Despite bipartisan efforts in Congress to rein in the operation—culminating in defunding the office in December 2024—the Biden administration rebranded and revived it under a new name, R/FIMI, and kept much of the same staff and structure in place. That effort has now been fully dismantled.

Under the new directive, all remaining staff—roughly 30 full-time employees—have been placed on leave, and their positions eliminated. The administration has also made it clear the office will not be reconstituted in any form.

Supporters of the move, including free speech advocates and civil liberties groups, say it’s a long-overdue correction to years of unchecked government overreach. They argue that agencies like the State Department should never be in the business of labeling dissent as “disinformation” or colluding with tech platforms to suppress viewpoints.

“Washington’s disinformation warriors weren’t fighting foreign influence—they were blacklisting Americans,” said one senior official. “We’ve shut it down, and we’ve salted the earth.”

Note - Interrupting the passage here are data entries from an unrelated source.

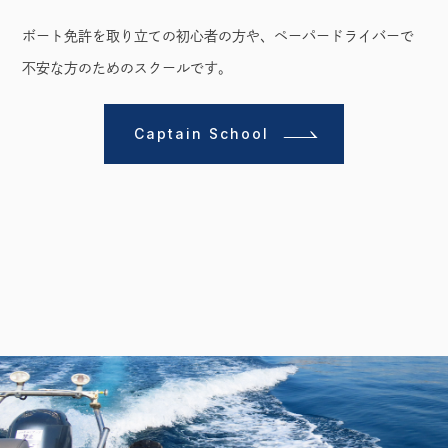
ボート免許を取り立ての初心者の方や、ペーパードライバーで
不安な方のためのスクールです。
Captain School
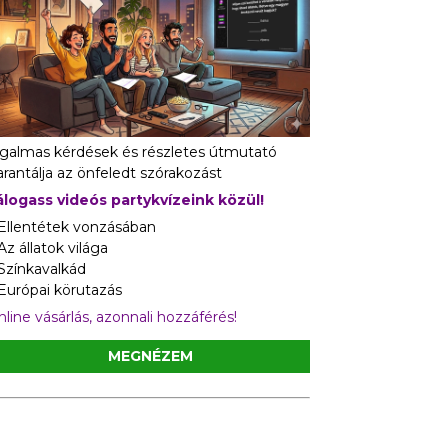
zgalmas kérdések és részletes útmutató
rantálja az önfeledt szórakozást
álogass videós partykvízeink közül!
 Ellentétek vonzásában
Az állatok világa
 Színkavalkád
 Európai körutazás
line vásárlás, azonnali hozzáférés!
MEGNÉZEM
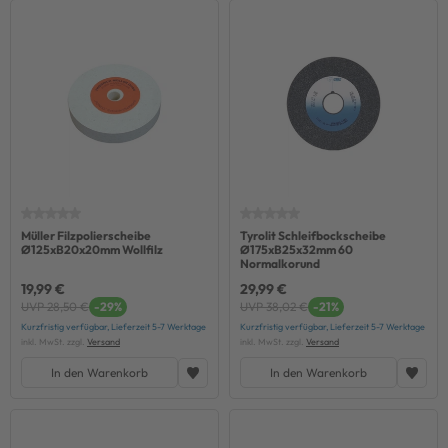
Müller Filzpolierscheibe
Tyrolit Schleifbockscheibe
Ø125xB20x20mm Wollfilz
Ø175xB25x32mm 60
Normalkorund
19,99 €
29,99 €
UVP 28,50 €
-29%
UVP 38,02 €
-21%
Kurzfristig verfügbar, Lieferzeit 5-7 Werktage
Kurzfristig verfügbar, Lieferzeit 5-7 Werktage
inkl. MwSt. zzgl.
Versand
inkl. MwSt. zzgl.
Versand
In den Warenkorb
In den Warenkorb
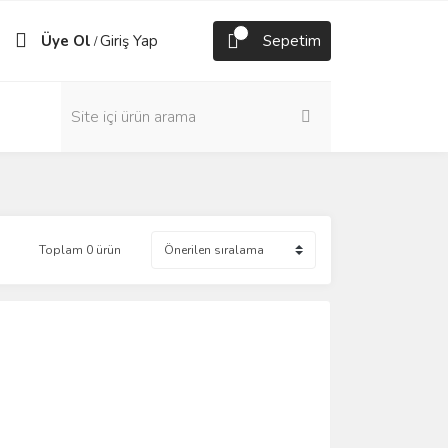
Üye Ol
Giriş Yap
Sepetim
/
Toplam 0 ürün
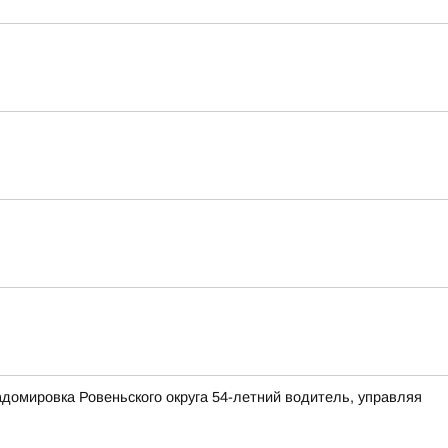
домировка Ровеньского округа 54-летний водитель, управляя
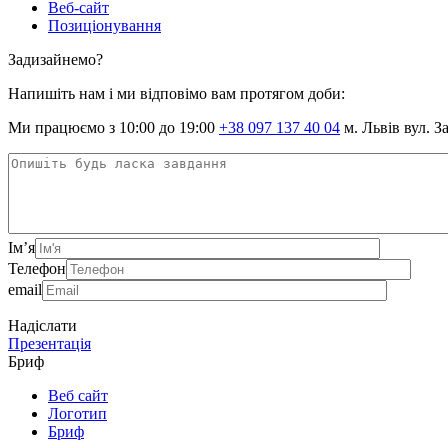
Веб-сайт
Позиціонування
Задизайнемо?
Напишіть нам і ми відповімо вам протягом доби:
Ми працюємо з 10:00 до 19:00
+38 097 137 40 04
м. Львів вул. З
Ім’я
Телефон
email
Надіслати
Презентація
Бриф
Веб сайт
Логотип
Бриф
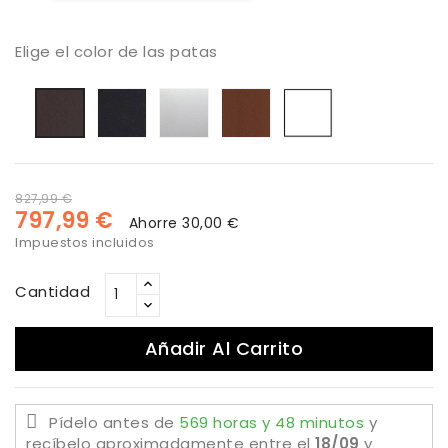
Elige el color de las patas
Negro
Aluminio
Óxido
Blanco
Antracita
827,99 €
797,99 €
Ahorre 30,00 €
Impuestos incluidos
Cantidad
Añadir Al Carrito
Pídelo antes de
569 horas y 48 minutos
y
recíbelo aproximadamente
entre el
18/09
y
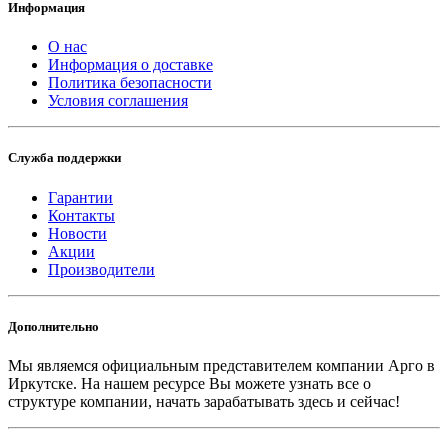
Информация
О нас
Информация о доставке
Политика безопасности
Условия соглашения
Служба поддержки
Гарантии
Контакты
Новости
Акции
Производители
Дополнительно
Мы являемся официальным представителем компании Арго в
Иркутске.
На нашем ресурсе Вы можете узнать все о
структуре компании, начать зарабатывать здесь и сейчас!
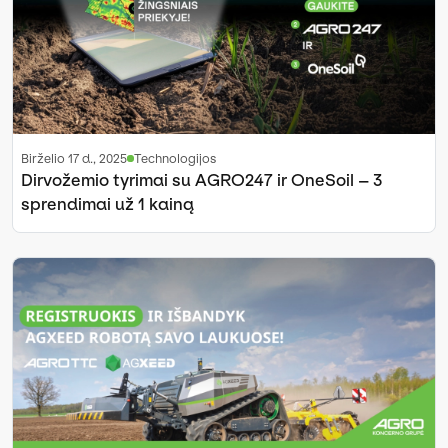
birželio 17 d., 2025
Technologijos
Dirvožemio tyrimai su AGRO247 ir OneSoil – 3
sprendimai už 1 kainą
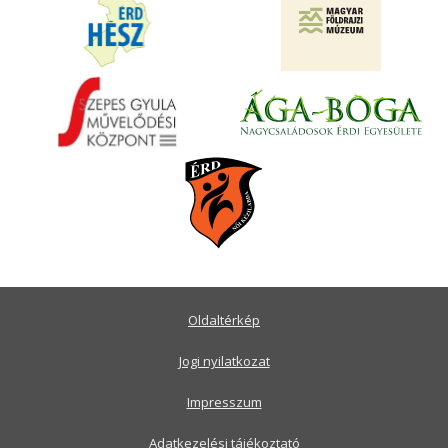
Oldaltérkép
Jogi nyilatkozat
Impresszum
Adatkezelési tájékoztató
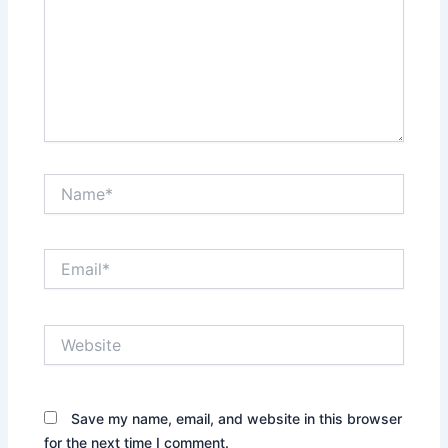
Name*
Email*
Website
Save my name, email, and website in this browser
for the next time I comment.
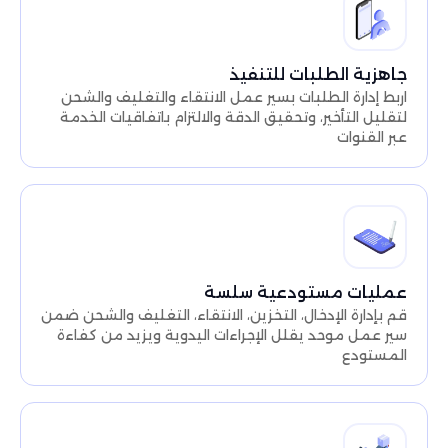
جاهزية الطلبات للتنفيذ
اربط إدارة الطلبات بسير عمل الانتقاء والتغليف والشحن
لتقليل التأخير، وتحقيق الدقة والالتزام باتفاقيات الخدمة
عبر القنوات
عمليات مستودعية سلسة
قم بإدارة الإدخال، التخزين، الانتقاء، التغليف والشحن ضمن
سير عمل موحد يقلل الإجراءات اليدوية ويزيد من كفاءة
المستودع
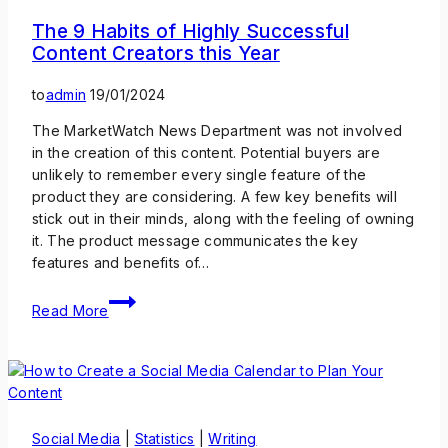
The 9 Habits of Highly Successful
Content Creators this Year
to
admin
19/01/2024
The MarketWatch News Department was not involved
in the creation of this content. Potential buyers are
unlikely to remember every single feature of the
product they are considering. A few key benefits will
stick out in their minds, along with the feeling of owning
it. The product message communicates the key
features and benefits of…
Read More
Social Media
|
Statistics
|
Writing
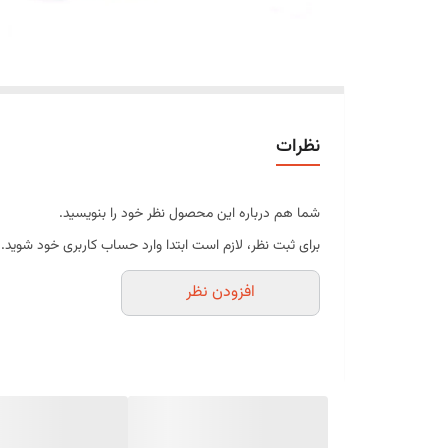
نظرات
شما هم درباره این محصول نظر خود را بنویسید.
برای ثبت نظر، لازم است ابتدا وارد حساب کاربری خود شوید.
افزودن نظر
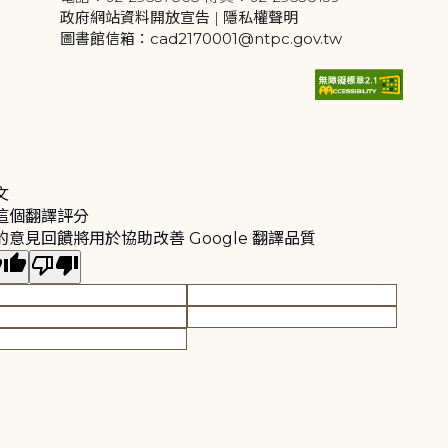
政府網站資料開放宣告
|
隱私權聲明
圖書館信箱：cad2170001@ntpc.gov.tw
文
這個翻譯評分
的意見回饋將用於協助改善 Google 翻譯品質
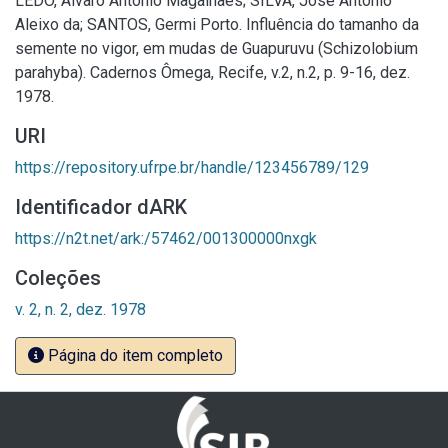
LÊDO, Álvaro Antônio Magalhães; SILVA, José Antônio
Aleixo da; SANTOS, Germi Porto. Influência do tamanho da
semente no vigor, em mudas de Guapuruvu (Schizolobium
parahyba). Cadernos Ômega, Recife, v.2, n.2, p. 9-16, dez.
1978.
URI
https://repository.ufrpe.br/handle/123456789/129
Identificador dARK
https://n2t.net/ark:/57462/001300000nxgk
Coleções
v. 2, n. 2, dez. 1978
Página do item completo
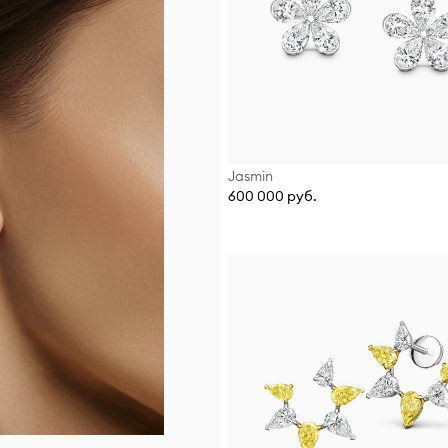
Jasmin
600 000 руб.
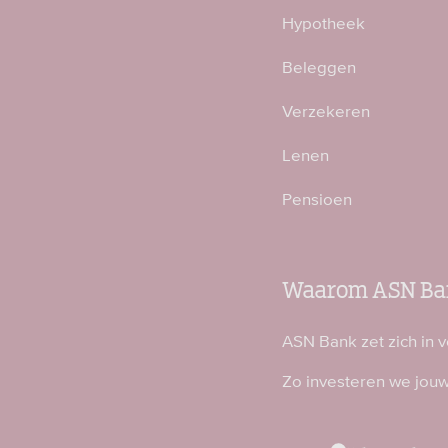
Hypotheek
Beleggen
Verzekeren
Lenen
Pensioen
Waarom ASN Ba
ASN Bank zet zich in 
Zo investeren we jou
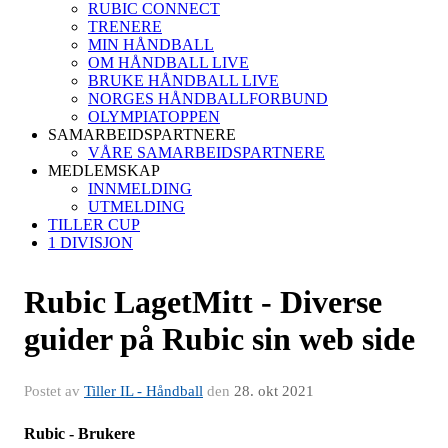
RUBIC CONNECT
TRENERE
MIN HÅNDBALL
OM HÅNDBALL LIVE
BRUKE HÅNDBALL LIVE
NORGES HÅNDBALLFORBUND
OLYMPIATOPPEN
SAMARBEIDSPARTNERE
VÅRE SAMARBEIDSPARTNERE
MEDLEMSKAP
INNMELDING
UTMELDING
TILLER CUP
1 DIVISJON
Rubic LagetMitt - Diverse
guider på Rubic sin web side
Postet av
Tiller IL - Håndball
den
28. okt 2021
Rubic - Brukere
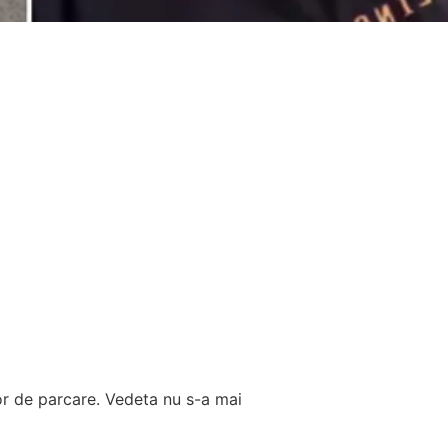
lor de parcare. Vedeta nu s-a mai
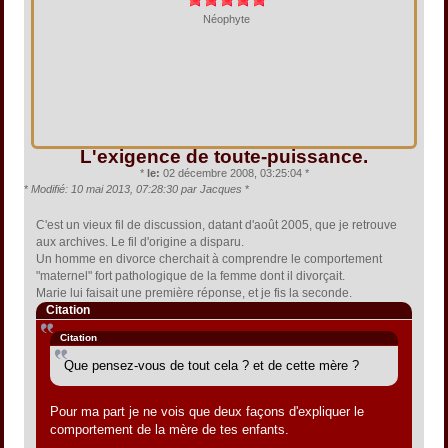
Néophyte
L'exigence de toute-puissance.
*
le:
02 décembre 2008, 03:25:04 *
*
Modifié: 10 mai 2013, 07:28:30 par Jacques
*
C'est un vieux fil de discussion, datant d'août 2005, que je retrouve
aux archives. Le fil d'origine a disparu.
Un homme en divorce cherchait à comprendre le comportement
"maternel" fort pathologique de la femme dont il divorçait.
Marie lui faisait une première réponse, et je fis la seconde.
Citation
Citation
Que pensez-vous de tout cela ? et de cette mère ?
Pour ma part je ne vois que deux façons d'expliquer le
comportement de la mère de tes enfants.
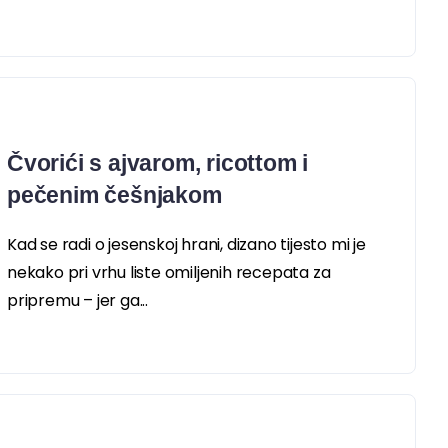
Čvorići s ajvarom, ricottom i
pečenim češnjakom
Kad se radi o jesenskoj hrani, dizano tijesto mi je
nekako pri vrhu liste omiljenih recepata za
pripremu – jer ga...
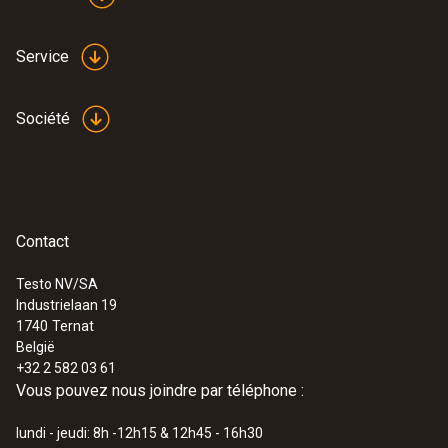
Service
Société
Contact
Testo NV/SA
Industrielaan 19
1740
Ternat
België
+32 2 582 03 61
Vous pouvez nous joindre par téléphone :
lundi - jeudi: 8h -12h15 & 12h45 - 16h30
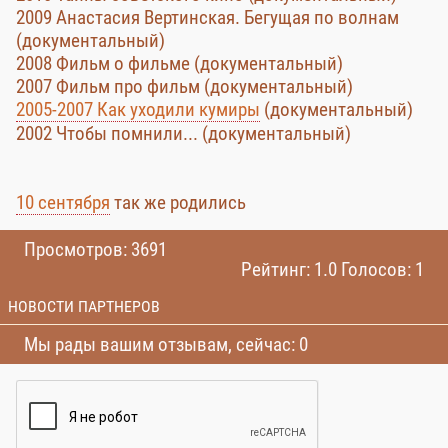
2009 Анастасия Вертинская. Бегущая по волнам
(документальный)
2008 Фильм о фильме (документальный)
2007 Фильм про фильм (документальный)
2005-2007 Как уходили кумиры
(документальный)
2002 Чтобы помнили... (документальный)
10 сентября
так же родились
Просмотров: 3691
Рейтинг: 1.0 Голосов: 1
НОВОСТИ ПАРТНЕРОВ
Мы рады вашим отзывам, сейчас: 0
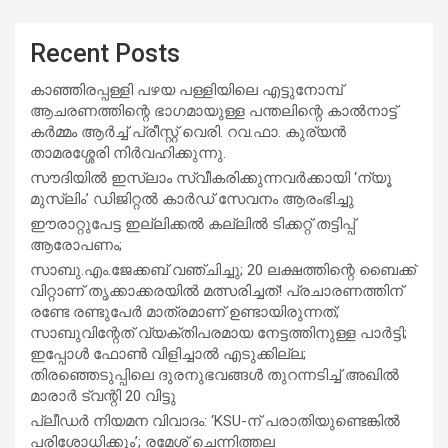
Recent Posts
കാഞ്ഞിരപ്പള്ളി പഴയ പള്ളിയിലെ എട്ടുനോമ്പ്
ആചരണത്തിന്റെ ഭാഗമായുള്ള പന്തലിന്റെ കാൽനാട്ട്
കർമ്മം ആർച്ച് പ്രീസ്റ്റ് വെരി. റവ.ഫാ. കുര്യൻ
താമരശ്ശേരി നിർവഹിക്കുന്നു.
സൗദിയില്‍ ഇസ്‌ലാം സ്വീകരിക്കുന്നവര്‍ക്കായി ‘ന്യൂ
മുസ്ലിം’ ഡിജിറ്റല്‍ കാര്‍ഡ് സേവനം ആരംഭിച്ചു
ഈരാറ്റുപേട്ട ഇല്ലിക്കൽ കല്ലിൽ ടിക്കറ്റ് തട്ടിപ്പ്
ആരോപണം;
സാബു.എം.ജേക്കബ് വഞ്ചിച്ചു; 20 ലക്ഷത്തിന്റെ ബൈക്ക്
വിറ്റാണ് തൃക്കാക്കരയില്‍ മത്സരിച്ചത്! പ്രചാരണത്തിന്
രണ്ടേ രണ്ടുപേര്‍ മാത്രമാണ് ഉണ്ടായിരുന്നത്;
സാബുവിന്റേത് വ്യക്തിപരമായ നേട്ടത്തിനുള്ള പാര്‍ട്ടി;
ഇപ്പോള്‍ ഫോണ്‍ വിളിച്ചാല്‍ എടുക്കില്ല;
തിരഞ്ഞെടുപ്പിലെ ദുരനുഭവങ്ങള്‍ തുറന്നടിച്ച് അഖില്‍
മാരാര്‍ ട്വന്റി 20 വിട്ടു
പ്ലീഡർ നിയമന വിവാദം: ‘KSU-ന് പരാതിയുണ്ടെങ്കിൽ
പരിശോധിക്കും’; രമേശ് ചെന്നിത്തല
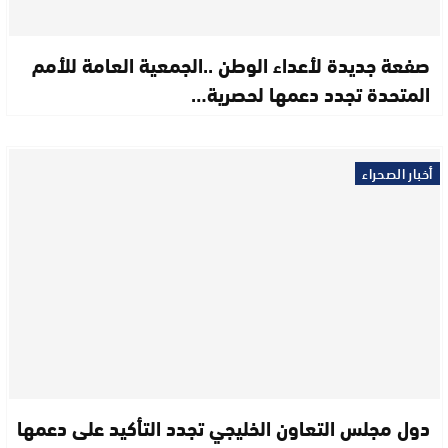
صفعة جديدة لأعداء الوطن ..الجمعية العامة للأمم
المتحدة تجدد دعمها لحصرية…
أخبار الصحراء
دول مجلس التعاون الخليجي تجدد التأكيد على دعمها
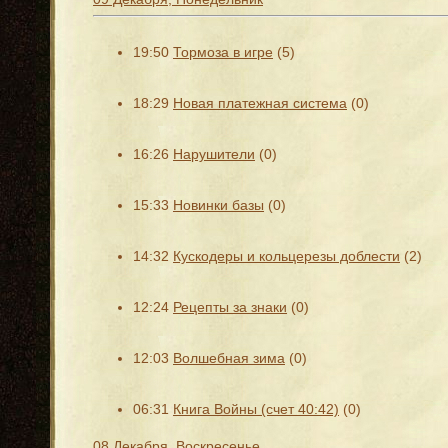
19:50
Тормоза в игре
(5)
18:29
Новая платежная система
(0)
16:26
Нарушители
(0)
15:33
Новинки базы
(0)
14:32
Кускодеры и кольцерезы доблести
(2)
12:24
Рецепты за знаки
(0)
12:03
Волшебная зима
(0)
06:31
Книга Войны (счет 40:42)
(0)
08 Декабря, Воскресенье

Not everyone agrees. Former State Department officials and some establishment figures have warned that eliminating the office could weaken efforts to push back against real foreign propaganda from adversaries like China, Russia, and Iran. But the administration maintains that fighting foreign influence must not come at the expense of domestic freedoms.

The office’s closure sends a clear message: government-funded censorship—no matter how it’s packaged—has no place in a free society. Under the Trump administration, the era of bureaucrats using national security as a pretext to silence Americans is over.